▸ **Problem set**:
1. Write out the portion of the methadone study abstract from "Objective: To evaluate" to "Randomized cross-over design.".
2. According to the methadone study abstract, when were sedation and the physiologic values measured?

▸ **Document section**:
Objective: To evaluate the effects of methadone, administered alone or in combination with acepromazine or xylazine, on sedation and on physiologic values in dogs.
Study design: Randomized cross-over design.
Animals: Six adult healthy mixed-breed dogs weighing 13.5 +/- 4.9 kg.
Methods: Dogs were injected intramuscularly with physiologic saline (Control), or methadone (0.5mg kg(-1)) or acepromazine (0.1 mg kg(-1)) or xylazine (1.0 mg kg(-1)), or acepromazine (0.05 mg kg(-1)) plus methadone (0.5 mg kg(-1)) or xylazine (0.5 mg kg(-1)) plus methadone (0.5 mg kg(-1)) in a randomized cross-over design, with at least 1-week intervals. Sedation, pulse rate, indirect systolic arterial pressure, respiratory rate (RR), body temperature and pedal withdrawal reflex were evaluated before and at 15-minute intervals for 90 minutes after treatment.

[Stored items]
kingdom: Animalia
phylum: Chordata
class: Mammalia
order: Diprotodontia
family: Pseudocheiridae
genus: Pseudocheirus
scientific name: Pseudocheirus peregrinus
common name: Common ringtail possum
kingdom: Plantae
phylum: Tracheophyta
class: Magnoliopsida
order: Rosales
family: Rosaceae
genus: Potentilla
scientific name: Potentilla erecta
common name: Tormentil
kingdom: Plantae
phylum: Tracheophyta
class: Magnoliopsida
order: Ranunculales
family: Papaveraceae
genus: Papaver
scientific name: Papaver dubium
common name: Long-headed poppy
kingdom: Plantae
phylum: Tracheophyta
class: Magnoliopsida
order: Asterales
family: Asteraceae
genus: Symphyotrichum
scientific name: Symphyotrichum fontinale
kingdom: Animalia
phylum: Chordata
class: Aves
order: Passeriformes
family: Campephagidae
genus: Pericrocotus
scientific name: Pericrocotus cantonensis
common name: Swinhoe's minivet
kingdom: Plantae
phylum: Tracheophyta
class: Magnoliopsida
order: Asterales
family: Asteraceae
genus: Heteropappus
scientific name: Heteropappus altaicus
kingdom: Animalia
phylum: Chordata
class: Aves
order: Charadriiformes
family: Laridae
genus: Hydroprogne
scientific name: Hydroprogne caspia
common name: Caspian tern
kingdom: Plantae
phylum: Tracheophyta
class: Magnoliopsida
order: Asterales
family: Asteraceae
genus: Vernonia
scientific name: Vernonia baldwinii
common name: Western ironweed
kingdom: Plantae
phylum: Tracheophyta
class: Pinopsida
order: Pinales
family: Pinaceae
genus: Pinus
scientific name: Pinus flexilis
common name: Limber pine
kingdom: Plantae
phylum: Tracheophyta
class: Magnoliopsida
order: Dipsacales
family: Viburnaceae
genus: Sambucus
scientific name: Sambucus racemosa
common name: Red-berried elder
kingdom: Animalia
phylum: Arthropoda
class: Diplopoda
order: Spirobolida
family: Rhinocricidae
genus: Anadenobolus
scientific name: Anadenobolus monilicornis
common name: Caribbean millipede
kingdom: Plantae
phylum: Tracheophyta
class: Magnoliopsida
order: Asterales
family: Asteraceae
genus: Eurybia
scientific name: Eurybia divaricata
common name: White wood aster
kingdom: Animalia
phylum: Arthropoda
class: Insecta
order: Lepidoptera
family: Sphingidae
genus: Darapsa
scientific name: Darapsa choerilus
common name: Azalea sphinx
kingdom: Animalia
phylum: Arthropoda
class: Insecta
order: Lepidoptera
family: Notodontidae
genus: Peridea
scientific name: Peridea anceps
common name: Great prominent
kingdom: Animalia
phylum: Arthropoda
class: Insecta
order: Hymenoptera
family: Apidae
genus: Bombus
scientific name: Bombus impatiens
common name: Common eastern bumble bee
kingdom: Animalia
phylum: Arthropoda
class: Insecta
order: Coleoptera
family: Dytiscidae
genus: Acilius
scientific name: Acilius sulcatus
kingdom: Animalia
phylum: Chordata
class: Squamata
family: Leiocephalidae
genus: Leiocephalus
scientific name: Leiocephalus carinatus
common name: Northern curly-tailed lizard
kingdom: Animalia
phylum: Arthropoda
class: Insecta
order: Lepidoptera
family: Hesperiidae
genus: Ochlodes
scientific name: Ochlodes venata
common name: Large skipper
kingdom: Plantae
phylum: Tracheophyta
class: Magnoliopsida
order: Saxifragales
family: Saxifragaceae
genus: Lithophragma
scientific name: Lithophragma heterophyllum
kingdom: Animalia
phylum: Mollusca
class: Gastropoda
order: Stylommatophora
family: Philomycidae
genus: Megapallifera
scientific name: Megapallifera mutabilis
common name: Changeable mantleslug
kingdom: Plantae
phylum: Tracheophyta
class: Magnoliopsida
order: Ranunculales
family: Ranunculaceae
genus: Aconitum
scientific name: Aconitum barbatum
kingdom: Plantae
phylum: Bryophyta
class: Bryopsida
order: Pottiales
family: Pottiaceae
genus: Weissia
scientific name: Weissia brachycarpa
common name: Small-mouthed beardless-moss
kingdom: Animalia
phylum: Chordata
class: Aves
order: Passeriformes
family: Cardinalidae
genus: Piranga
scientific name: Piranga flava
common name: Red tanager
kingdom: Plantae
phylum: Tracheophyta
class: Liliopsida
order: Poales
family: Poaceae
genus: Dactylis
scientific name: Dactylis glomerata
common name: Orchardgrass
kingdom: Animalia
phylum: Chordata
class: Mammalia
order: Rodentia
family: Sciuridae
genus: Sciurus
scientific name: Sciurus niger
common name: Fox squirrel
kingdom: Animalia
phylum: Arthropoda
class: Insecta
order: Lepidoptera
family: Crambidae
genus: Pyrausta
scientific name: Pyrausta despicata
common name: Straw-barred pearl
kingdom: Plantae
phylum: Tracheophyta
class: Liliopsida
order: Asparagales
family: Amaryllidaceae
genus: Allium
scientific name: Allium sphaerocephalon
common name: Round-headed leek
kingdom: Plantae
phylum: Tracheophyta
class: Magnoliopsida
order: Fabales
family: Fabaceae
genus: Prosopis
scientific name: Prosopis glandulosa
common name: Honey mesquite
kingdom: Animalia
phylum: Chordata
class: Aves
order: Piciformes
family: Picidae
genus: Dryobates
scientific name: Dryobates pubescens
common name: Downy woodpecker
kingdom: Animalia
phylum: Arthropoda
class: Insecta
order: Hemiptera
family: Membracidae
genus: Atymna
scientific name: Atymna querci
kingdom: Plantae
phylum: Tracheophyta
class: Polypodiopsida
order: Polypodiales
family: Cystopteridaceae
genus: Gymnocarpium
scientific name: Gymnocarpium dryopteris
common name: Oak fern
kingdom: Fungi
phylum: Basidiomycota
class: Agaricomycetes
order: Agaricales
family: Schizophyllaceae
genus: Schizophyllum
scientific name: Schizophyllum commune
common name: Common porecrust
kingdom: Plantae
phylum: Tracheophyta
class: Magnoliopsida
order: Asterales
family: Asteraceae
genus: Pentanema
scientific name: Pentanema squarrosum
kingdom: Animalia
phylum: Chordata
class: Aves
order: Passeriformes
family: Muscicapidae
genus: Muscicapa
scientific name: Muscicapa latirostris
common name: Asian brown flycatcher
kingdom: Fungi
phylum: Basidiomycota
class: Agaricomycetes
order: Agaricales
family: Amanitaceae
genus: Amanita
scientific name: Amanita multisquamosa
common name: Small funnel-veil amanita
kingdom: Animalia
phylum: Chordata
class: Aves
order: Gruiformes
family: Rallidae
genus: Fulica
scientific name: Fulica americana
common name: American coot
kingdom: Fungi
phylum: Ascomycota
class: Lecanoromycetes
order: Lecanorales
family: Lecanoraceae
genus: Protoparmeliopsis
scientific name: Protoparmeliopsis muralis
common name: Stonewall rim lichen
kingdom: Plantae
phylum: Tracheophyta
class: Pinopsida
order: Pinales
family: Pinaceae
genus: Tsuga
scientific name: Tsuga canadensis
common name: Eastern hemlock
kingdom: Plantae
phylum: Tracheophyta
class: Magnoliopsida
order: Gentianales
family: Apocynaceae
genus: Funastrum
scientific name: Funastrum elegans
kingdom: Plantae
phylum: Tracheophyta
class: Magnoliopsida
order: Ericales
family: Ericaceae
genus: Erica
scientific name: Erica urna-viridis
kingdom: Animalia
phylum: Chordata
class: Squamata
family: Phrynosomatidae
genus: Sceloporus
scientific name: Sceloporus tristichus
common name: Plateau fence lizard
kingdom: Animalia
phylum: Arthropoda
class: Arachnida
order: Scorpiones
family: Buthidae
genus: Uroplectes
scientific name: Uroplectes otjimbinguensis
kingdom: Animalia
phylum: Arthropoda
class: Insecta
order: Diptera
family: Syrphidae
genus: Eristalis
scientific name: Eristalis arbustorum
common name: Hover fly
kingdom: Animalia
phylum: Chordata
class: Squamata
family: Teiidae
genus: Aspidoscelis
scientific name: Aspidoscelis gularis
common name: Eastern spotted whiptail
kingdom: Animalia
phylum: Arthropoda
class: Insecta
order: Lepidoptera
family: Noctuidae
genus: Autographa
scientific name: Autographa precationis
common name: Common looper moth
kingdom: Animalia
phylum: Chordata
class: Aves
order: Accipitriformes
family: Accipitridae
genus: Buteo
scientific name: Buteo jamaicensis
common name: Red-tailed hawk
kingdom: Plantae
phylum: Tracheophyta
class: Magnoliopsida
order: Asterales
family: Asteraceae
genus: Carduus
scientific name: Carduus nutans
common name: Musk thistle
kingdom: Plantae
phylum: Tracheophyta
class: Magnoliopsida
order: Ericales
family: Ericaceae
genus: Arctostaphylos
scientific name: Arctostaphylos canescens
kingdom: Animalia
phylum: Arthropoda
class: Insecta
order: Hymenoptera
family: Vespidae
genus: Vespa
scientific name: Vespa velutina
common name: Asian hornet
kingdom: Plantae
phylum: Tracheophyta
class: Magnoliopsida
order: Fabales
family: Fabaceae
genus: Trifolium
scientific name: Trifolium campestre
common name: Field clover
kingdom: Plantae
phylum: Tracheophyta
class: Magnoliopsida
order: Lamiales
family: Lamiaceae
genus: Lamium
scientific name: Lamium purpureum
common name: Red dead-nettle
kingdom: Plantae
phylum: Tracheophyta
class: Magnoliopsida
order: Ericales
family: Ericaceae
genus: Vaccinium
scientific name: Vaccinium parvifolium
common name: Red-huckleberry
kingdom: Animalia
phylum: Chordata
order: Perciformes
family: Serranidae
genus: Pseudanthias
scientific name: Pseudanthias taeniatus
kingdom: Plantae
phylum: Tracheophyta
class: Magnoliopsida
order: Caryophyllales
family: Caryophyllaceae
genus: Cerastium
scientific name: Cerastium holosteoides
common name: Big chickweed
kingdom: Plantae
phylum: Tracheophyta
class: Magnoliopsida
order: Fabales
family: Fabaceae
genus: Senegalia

▸ **Expected results**:
1.
Objective: To evaluate the effects of methadone, administered alone or in combination with acepromazine or xylazine, on sedation and on physiologic values in dogs.
Study design: Randomized cross-over design.

2. Before treatment and at 15-minute intervals for 90 minutes after treatment.